Acórdão Nº 5029375-93.2020.8.24.0008 do Segunda Câmara de Direito Civil, 15-12-2022

Número do processo5029375-93.2020.8.24.0008
Data15 Dezembro 2022
Tribunal de OrigemTribunal de Justiça de Santa Catarina
ÓrgãoSegunda Câmara de Direito Civil
Classe processualApelação
Tipo de documentoAcórdão
Apelação Nº 5029375-93.2020.8.24.0008/SCPROCESSO ORIGINÁRIO: Nº 5029375-93.2020.8.24.0008/SC

RELATORA: Desembargadora ROSANE PORTELLA WOLFF

APELANTE: MARIA MARLI RONCAGLIO TRIERWEILER (AUTOR) ADVOGADO: DAVID EDUARDO DA CUNHA (OAB SC045573) APELANTE: BANCO BMG S.A (RÉU) ADVOGADO: FELIPE BARRETO TOLENTINO (OAB SC057388A) APELADO: OS MESMOS

RELATÓRIO

Maria Marli Roncaglio Trierweiler ajuizou a ação declaratória de inexistência de débito cumulada com repetição de indébito e indenização por danos morais n. 5029375-93.2020.8.24.0008, em face de Banco BMG S.A., perante a 5ª Vara Cível da Comarca de Blumenau.

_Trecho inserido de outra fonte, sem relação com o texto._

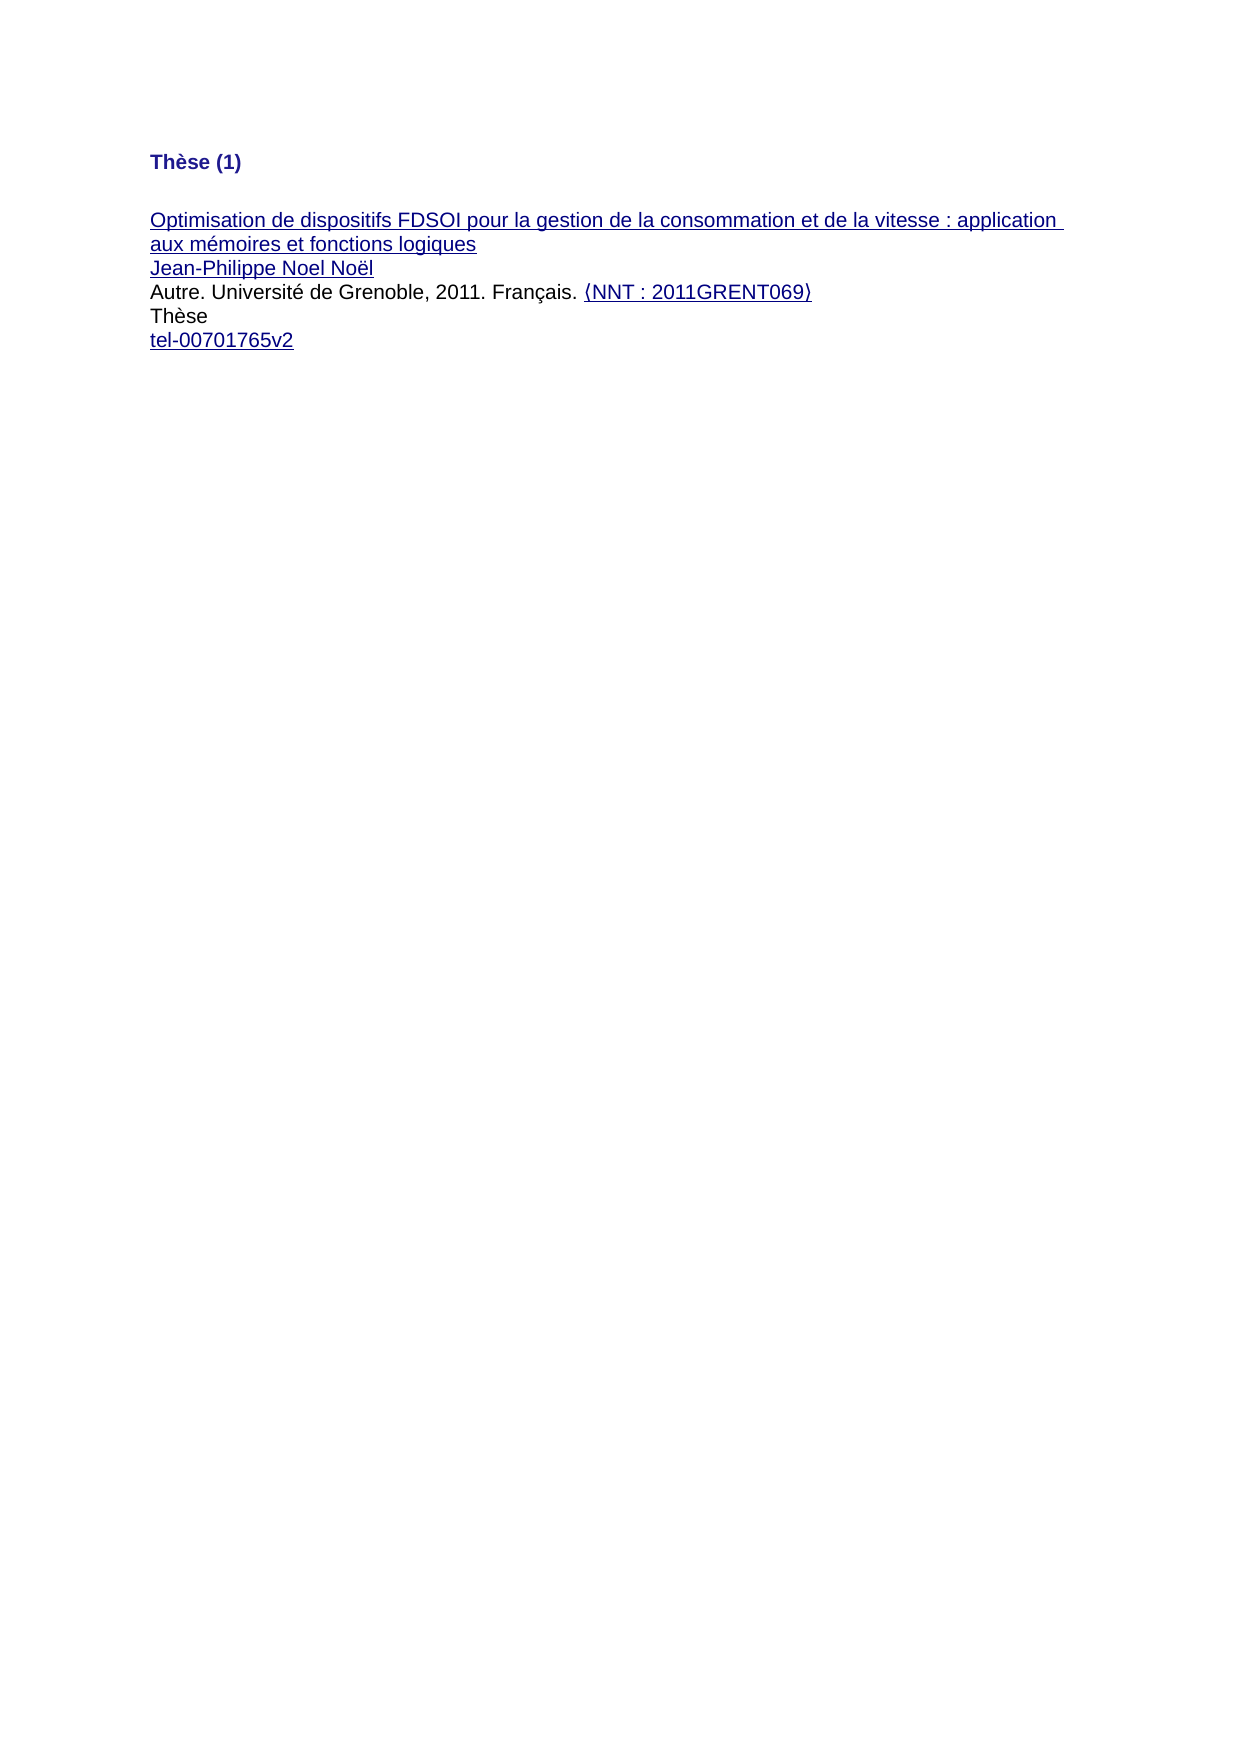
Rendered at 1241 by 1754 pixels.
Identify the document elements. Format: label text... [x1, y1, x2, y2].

subtitle Thèse (1) [150, 150, 1090, 174]
table_header Optimisation de dispositifs FDSOI pour la gestion de la consommation et de la vitesse : application aux mémoires et fonctions logiques Jean-Philippe Noel Noël Autre. Université de Grenoble, 2011. Français. ⟨NNT : 2011GRENT069⟩ Thèse tel-00701765v2 [150, 208, 1090, 352]
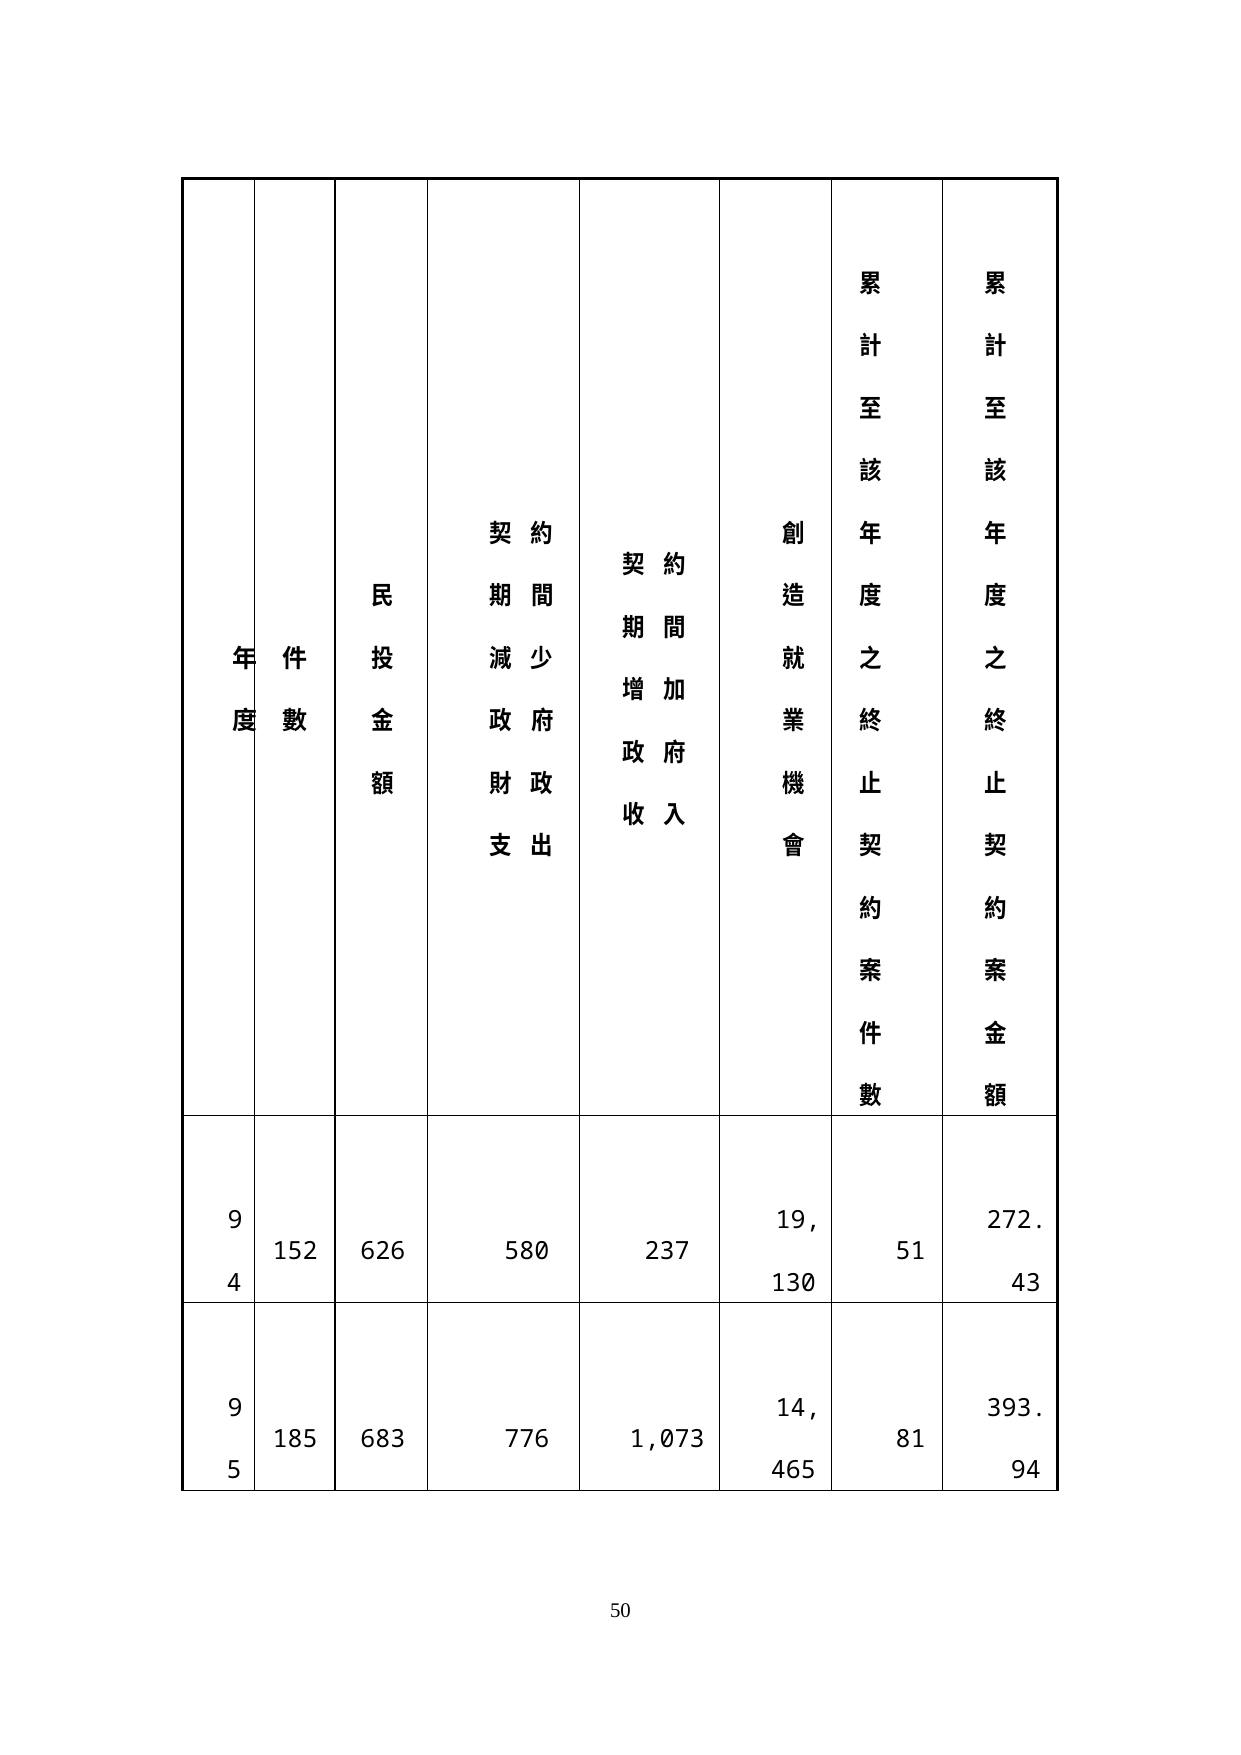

A lide restou assim delimitada, consoante relatório da sentença da lavra do magistrado Orlando Luiz Zanon Junior (evento 35, SENT1):

MARIA MARLI RONCAGLIO TRIERWEILER propôs demanda em face de BANCO BMG S.A, objetivando a desconstituição de débito, a reparação de danos morais e a restituição dos valores cobrados, sob o argumento de que houve desconto indevido em seu benefício previdenciário, com comprometimento da Reserva de Margem Consignável (RMC).

A parte acionada, em contestação, refutou os argumentos deduzidos na petição inicial, apresentando o instrumento contratual em discussão posteriormente (eventos 10 e 13).

Após o regular trâmite, os autos vieram conclusos.

Na parte dispositiva da decisão constou:

Do exposto, resolvo o mérito julgando parcialmente procedentes os pedidos deduzidos na petição inicial (art. 487, I, do CPC), para:

a) desconstituir o débito questionado em juízo;

b) rejeitar o pedido de reparação de danos morais; e,

c) condenar a parte acionada à devolução dos valores comprovadamente debitados, na forma simples, devidamente corrigidos pelo INPC/IBGE desde a data dos descontos indevidos até o dia da citação (04.11.2020 - evento 8), a partir de quando passa a incidir isoladamente a Taxa Selic; e,

Está autorizada a compensação dos valores depositados pela instituição financeira na conta bancária da parte ativa com o montante da condenação. O valor a ser compensado deve ser atualizado pelo INPC/IBGE até o dia do pagamento da condenação.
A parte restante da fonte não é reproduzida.